Lobby Mobilité

WLTP : notre réponse au cabinet

14-11-2018

Après les affiches dans les showrooms et la problématique fiscale, il nous faut ouvrir un troisième chapitre dans notre dossier WLPT : la liste des véhicules de stock en guise de mesure transitoire de l’homologation WLTP. 

A quelques semaines de l’entrée en vigueur des règles WLTP, certaines ont été modifiées, la communication ne s’est faite que par téléphone et rien n’a été confirmé par écrit.  Une façon d’agir sans scrupule et qui laisse de nombreuses questions de nos affiliés sans réponse.  Qui a accès à cette liste ?  Les véhicules déjà vendus en attente d’un upgrade doivent-ils figurer aussi sur cette liste ?  La presse rapporte que les particuliers dont la facture est antérieure au 1er septembre pourront compter sur une exception.  Est-ce exact ? 

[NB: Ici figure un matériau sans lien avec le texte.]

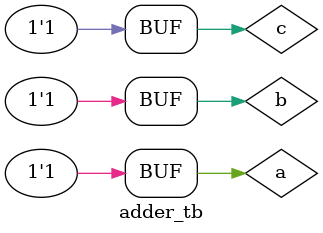
<source format=v>
module adder_tb();
reg a,b,c;
wire s,cout;
fuladder f1(s,cout,a,b,c);
initial
begin
a=1; b=1; c=1;
end

initial
begin
$monitor($time,"%b %b %b %b %b ",a,b,c,s,cout);
end
endmodule
</source>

TRAXIO a réagi sur-le-champ pour remettre les choses en ordre et nous pouvons vous confirmer ceci : provisoirement, seuls les constructeurs et les mandataires peuvent établir la liste, les concessionnaires restent donc exclus pour l’instant.  Les listes de véhicules de stock n’offrent toutefois aucune garantie d’immatriculation.  Le SPF Mobilité se réserve le droit d’accepter ou non les listes déposées.  Les véhicules NEDC ne peuvent plus être immatriculés depuis le 1er septembre 2018.  Par véhicule neuf l’on entend : moins de deux ans pour l’année de construction, un maximum de 6.000 km au compteur kilométrique et ne pas encore avoir été immatriculé en Belgique.  Une voiture peut donc être négociée comme occasion dès qu’elle a plus de deux ans, que son kilométrage est supérieur à 6.000 km et qu’elle a déjà été immatriculée. 

Mais il faudra réagir vite, car la DIV n’acceptera pas éternellement ces critères.  Que les constructeurs paient les conséquences du dieselgate est une justice purement poétique.  Mais que nos membres subissent indirectement les effets de la nouvelle législation WLTP est inadmissible.